* _EXERCISE INSTRUCTIONS_
In the data below, swap every "LCD" for "OLED" and reproduce the rest of the text unchanged, omitting the pictures.

═══ DATA FOR THIS TASK

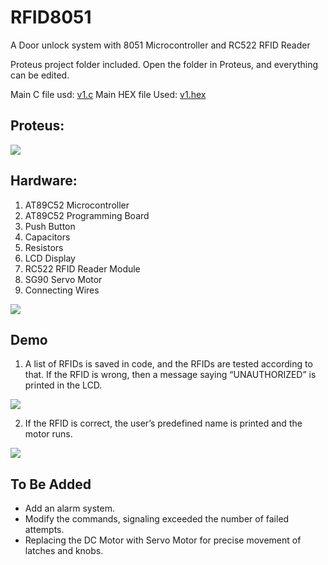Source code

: # RFID8051
A Door unlock system with 8051 Microcontroller and RC522 RFID Reader

Proteus project folder included. 
Open the folder in Proteus, and everything can be edited.

Main C file usd: [v1.c](https://github.com/souranild/RFID8051/blob/main/v1.c)
Main HEX file Used: [v1.hex](https://github.com/souranild/RFID8051/blob/main/Objects/v1.hex)


## Proteus:
![](https://github.com/souranild/RFID8051/blob/main/Images/Proteus.png)


## Hardware:
1. AT89C52 Microcontroller
2. AT89C52 Programming Board
3. Push Button
4. Capacitors
5. Resistors
6. LCD Display
7. RC522 RFID Reader Module
8. SG90 Servo Motor
9. Connecting Wires

![](https://github.com/souranild/RFID8051/blob/main/Images/Hardware.png)


## Demo
1. A list of RFIDs is saved in code, and the RFIDs are tested according to that.
If the RFID is wrong, then a message saying “UNAUTHORIZED” is printed in the LCD.

![](https://github.com/souranild/RFID8051/blob/main/Images/Demo1.png)

2. If the RFID is correct, the user’s predefined name is printed and the motor runs.

![](https://github.com/souranild/RFID8051/blob/main/Images/Demo2.png)


## To Be Added

- Add an alarm system.
- Modify the commands, signaling exceeded the number of failed attempts.
- Replacing the DC Motor with Servo Motor for precise movement of latches and knobs.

══════

* _REPLY TO THE EXERCISE_
Source code

: # RFID8051
A Door unlock system with 8051 Microcontroller and RC522 RFID Reader

Proteus project folder included. 
Open the folder in Proteus, and everything can be edited.

Main C file usd: [v1.c](https://github.com/souranild/RFID8051/blob/main/v1.c)
Main HEX file Used: [v1.hex](https://github.com/souranild/RFID8051/blob/main/Objects/v1.hex)


## Proteus:
![](https://github.com/souranild/RFID8051/blob/main/Images/Proteus.png)


## Hardware:
1. AT89C52 Microcontroller
2. AT89C52 Programming Board
3. Push Button
4. Capacitors
5. Resistors
6. OLED Display
7. RC522 RFID Reader Module
8. SG90 Servo Motor
9. Connecting Wires

![](https://github.com/souranild/RFID8051/blob/main/Images/Hardware.png)


## Demo
1. A list of RFIDs is saved in code, and the RFIDs are tested according to that.
If the RFID is wrong, then a message saying “UNAUTHORIZED” is printed in the OLED.

![](https://github.com/souranild/RFID8051/blob/main/Images/Demo1.png)

2. If the RFID is correct, the user’s predefined name is printed and the motor runs.

![](https://github.com/souranild/RFID8051/blob/main/Images/Demo2.png)


## To Be Added

- Add an alarm system.
- Modify the commands, signaling exceeded the number of failed attempts.
- Replacing the DC Motor with Servo Motor for precise movement of latches and knobs.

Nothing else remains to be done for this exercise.